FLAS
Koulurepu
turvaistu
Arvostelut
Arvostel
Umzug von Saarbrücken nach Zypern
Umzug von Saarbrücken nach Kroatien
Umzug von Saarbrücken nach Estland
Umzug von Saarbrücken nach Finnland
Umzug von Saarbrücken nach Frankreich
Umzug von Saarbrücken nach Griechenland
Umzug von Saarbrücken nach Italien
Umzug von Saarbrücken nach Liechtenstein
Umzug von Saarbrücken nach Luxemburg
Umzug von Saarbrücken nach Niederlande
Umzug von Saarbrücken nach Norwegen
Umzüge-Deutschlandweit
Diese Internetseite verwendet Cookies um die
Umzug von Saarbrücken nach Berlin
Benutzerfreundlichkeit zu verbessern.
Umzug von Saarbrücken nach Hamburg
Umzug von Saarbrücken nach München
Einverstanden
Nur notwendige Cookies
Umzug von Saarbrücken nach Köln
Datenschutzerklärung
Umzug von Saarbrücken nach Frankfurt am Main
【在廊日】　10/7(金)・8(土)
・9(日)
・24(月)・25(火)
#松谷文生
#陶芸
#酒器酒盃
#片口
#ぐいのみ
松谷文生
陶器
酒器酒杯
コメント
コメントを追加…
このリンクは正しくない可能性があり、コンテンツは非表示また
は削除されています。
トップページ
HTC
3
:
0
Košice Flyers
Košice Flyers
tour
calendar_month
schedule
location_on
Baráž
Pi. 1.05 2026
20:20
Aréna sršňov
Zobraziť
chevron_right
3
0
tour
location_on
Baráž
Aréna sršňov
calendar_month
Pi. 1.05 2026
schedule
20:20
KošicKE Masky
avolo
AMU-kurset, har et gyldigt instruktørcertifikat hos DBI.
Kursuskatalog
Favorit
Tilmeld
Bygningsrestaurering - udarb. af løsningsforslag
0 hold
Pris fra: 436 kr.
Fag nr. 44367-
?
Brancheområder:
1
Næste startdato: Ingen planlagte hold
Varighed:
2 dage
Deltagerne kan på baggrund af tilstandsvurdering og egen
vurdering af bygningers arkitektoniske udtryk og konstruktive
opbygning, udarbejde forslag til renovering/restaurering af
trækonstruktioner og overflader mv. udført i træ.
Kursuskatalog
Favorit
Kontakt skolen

==

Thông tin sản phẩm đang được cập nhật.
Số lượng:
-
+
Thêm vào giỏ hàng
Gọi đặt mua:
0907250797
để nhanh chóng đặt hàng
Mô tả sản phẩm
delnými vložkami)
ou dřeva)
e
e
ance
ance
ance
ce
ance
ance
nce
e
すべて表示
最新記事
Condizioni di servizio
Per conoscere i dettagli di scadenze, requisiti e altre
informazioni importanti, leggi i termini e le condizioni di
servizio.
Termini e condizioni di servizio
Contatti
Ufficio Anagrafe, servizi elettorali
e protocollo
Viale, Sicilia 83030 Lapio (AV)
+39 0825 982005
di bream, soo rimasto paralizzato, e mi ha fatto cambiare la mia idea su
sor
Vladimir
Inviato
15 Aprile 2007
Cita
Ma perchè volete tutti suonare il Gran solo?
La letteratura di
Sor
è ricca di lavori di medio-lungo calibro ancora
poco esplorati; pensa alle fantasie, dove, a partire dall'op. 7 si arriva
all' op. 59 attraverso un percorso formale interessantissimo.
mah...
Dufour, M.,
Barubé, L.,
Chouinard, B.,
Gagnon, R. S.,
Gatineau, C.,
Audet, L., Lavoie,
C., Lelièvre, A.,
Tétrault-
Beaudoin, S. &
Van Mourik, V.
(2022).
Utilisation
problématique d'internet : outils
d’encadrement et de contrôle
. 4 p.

* * *

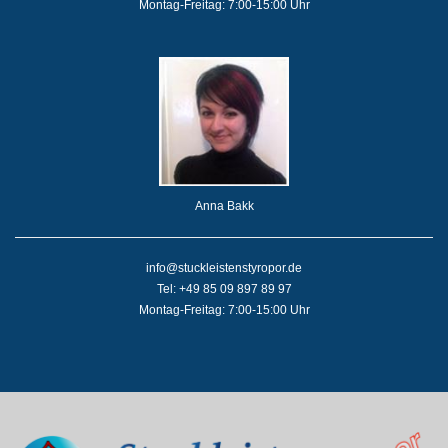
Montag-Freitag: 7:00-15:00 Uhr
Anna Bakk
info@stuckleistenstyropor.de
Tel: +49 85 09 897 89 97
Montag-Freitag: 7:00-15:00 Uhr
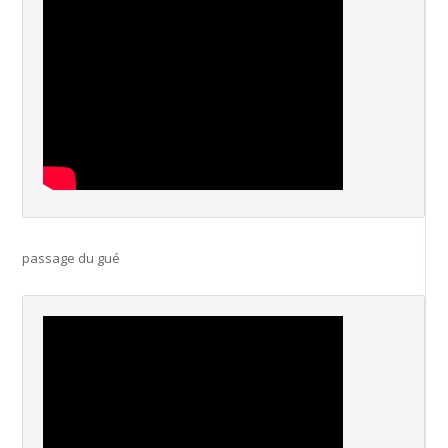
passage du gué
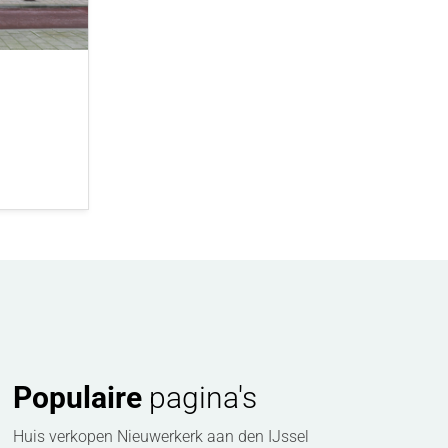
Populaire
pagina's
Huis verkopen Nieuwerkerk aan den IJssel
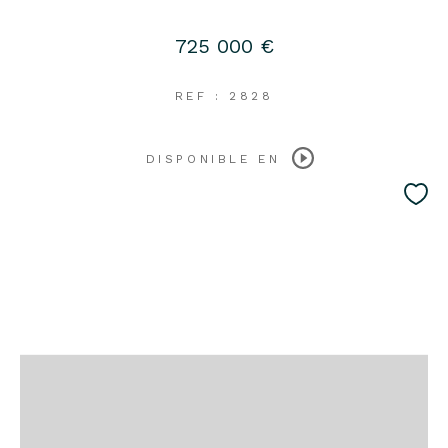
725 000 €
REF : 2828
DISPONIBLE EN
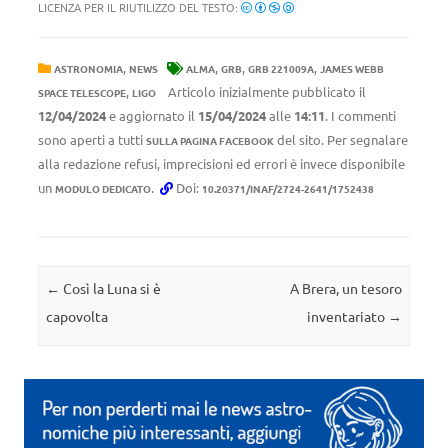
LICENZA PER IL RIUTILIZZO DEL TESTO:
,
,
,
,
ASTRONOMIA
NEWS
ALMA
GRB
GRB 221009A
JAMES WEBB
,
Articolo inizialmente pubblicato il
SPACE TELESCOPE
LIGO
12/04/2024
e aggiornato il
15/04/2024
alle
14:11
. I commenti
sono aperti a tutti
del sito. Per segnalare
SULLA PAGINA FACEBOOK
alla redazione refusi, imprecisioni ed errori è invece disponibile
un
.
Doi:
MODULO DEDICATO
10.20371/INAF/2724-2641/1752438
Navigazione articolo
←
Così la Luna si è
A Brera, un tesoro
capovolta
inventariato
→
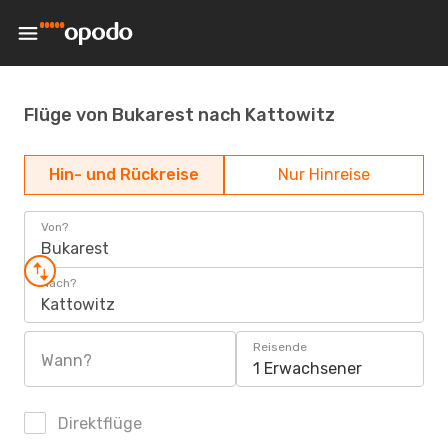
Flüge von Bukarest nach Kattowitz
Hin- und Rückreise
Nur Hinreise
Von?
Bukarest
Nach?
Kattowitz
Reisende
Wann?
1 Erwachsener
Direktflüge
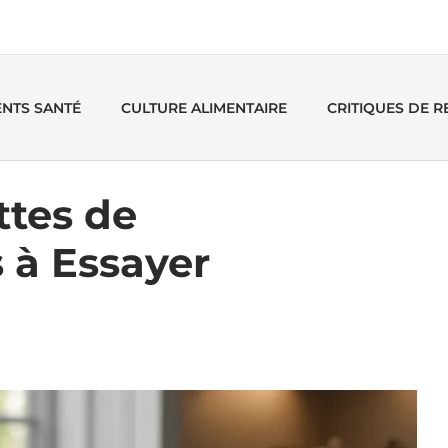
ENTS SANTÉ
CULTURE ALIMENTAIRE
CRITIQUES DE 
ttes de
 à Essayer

### Goal of the exercise
Reproduce exactly, and only, the part of the listing above that begins at the line with "e protocollo" and goes on through the line with "poco esplorati; pensa".

### Task answer
e protocollo
Viale, Sicilia 83030 Lapio (AV)
+39 0825 982005
di bream, soo rimasto paralizzato, e mi ha fatto cambiare la mia idea su
sor
Vladimir
Inviato
15 Aprile 2007
Cita
Ma perchè volete tutti suonare il Gran solo?
La letteratura di
Sor
è ricca di lavori di medio-lungo calibro ancora
poco esplorati; pensa alle fantasie, dove, a partire dall'op. 7 si arriva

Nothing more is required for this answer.